Although women have always controlled aspects of family finances, they are forefront more than ever before. Women are also earning more, holding an increasing share of jobs and living longer. This relatively “new” reality brings to light some fundamental differences in the approaches men and women take to financial adversity.

Women and men are simply different, from their brains to their emotions to why and how they relate. For women, financial planning is inclusive, focused on building and maintaining the family, community and even beyond, well into the future. Men, meanwhile, tend to focus less on relationships and more on shorter-term transactions.
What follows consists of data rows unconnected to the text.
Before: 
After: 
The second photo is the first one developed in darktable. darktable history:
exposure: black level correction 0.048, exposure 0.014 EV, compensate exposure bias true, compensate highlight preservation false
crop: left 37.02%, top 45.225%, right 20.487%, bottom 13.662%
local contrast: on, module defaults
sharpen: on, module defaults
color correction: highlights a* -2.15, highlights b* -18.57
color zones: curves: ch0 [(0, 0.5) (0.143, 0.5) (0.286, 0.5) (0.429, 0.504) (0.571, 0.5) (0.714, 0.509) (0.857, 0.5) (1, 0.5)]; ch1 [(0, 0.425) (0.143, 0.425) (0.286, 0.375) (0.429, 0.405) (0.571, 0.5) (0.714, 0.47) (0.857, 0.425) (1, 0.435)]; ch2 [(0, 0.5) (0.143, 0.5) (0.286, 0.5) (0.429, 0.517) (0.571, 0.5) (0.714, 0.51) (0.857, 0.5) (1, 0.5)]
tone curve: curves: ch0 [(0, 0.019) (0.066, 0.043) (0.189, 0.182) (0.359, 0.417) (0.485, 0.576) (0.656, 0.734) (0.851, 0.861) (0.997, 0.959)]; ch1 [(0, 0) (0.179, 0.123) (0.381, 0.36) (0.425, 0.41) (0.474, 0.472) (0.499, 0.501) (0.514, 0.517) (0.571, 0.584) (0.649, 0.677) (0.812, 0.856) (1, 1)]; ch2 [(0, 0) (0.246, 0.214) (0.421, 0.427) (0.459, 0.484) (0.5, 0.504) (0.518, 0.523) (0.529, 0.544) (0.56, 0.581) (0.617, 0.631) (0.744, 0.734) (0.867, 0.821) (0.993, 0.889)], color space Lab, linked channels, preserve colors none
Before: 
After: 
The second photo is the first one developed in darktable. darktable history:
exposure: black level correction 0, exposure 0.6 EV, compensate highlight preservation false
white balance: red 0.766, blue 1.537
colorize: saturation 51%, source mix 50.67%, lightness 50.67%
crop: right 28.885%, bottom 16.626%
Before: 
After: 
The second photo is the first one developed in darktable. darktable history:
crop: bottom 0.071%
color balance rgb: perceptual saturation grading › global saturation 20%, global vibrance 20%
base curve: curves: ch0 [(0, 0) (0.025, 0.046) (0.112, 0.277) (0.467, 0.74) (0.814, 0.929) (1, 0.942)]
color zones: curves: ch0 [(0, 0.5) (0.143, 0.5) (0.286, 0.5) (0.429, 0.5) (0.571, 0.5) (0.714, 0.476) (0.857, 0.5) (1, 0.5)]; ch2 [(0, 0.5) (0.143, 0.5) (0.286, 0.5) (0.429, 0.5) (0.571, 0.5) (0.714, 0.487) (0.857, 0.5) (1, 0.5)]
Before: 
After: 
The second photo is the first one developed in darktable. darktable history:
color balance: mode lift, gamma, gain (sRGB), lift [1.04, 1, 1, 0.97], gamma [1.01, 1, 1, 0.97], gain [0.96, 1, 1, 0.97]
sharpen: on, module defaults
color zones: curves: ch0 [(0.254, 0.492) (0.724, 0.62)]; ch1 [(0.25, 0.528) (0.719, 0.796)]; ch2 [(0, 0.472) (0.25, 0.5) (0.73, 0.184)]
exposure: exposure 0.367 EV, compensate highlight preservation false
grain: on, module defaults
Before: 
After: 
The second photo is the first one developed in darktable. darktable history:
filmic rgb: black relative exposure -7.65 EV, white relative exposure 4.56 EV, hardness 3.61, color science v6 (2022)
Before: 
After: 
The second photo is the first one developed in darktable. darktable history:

In the face of considerable stress, men release higher doses of adrenaline, activating a “fight or flight” response, while women produce higher levels of oxytocin, activating a “tend and befriend” response — that’s the new stress paradigm for women other than the old “fight, flight or freeze” options. The model won’t replace fight-or-flight but rather, adds another dimension to the stress-response arsenal, reveals University of California, Los Angeles, psychologist Shelley Taylor, PhD, who, along with five colleagues, developed the model3.
 

The Women Under Pressure1 white paper summarizes 3 key strategies that will help women take a more intentional, less haphazard approach to pressure:

1. Leverage their brain based strengths of decision making under pressure. (To learn more, read a book called The Brain That Changes Itself 4.)

2. See pressure as an opportunity rather than a crisis or threat.

3. And lastly, build confidence. Success breeds success.
 

3 questions that provide a strong starting place for taking control of your financial life are:

1. What are my goals now and in the future?

This may take some time, and if you’re married, try this exercise out with pen and paper on your own and then get the feedback of your spouse. Are you both on the same page or do you have widely varying long and short term desires? Do you intend on transitioning from your current career to opening your own business? Perhaps you’d also like to take a sabbatical or finish your PhD?

2. Examine all of those dreams and divide a sheet of paper into needs and wants.

Then, figure out what are your top 3 and assign completion dates to each. At this stage, if you’re in a relationship, take time to examine your list and that of your spouses’. Are there conflicts? Where are you on the same page? Do your time horizons align?

3. How are you going to get there?

The first two might take some time, so don’t rush them — you may need to revisit this exercise a few times over a month or two. And if you get stuck, the third strategy is to get some help on your side. A financial professional can help you crunch the numbers and set a path to get you where you want to go and within the time you’ve determined is ideal.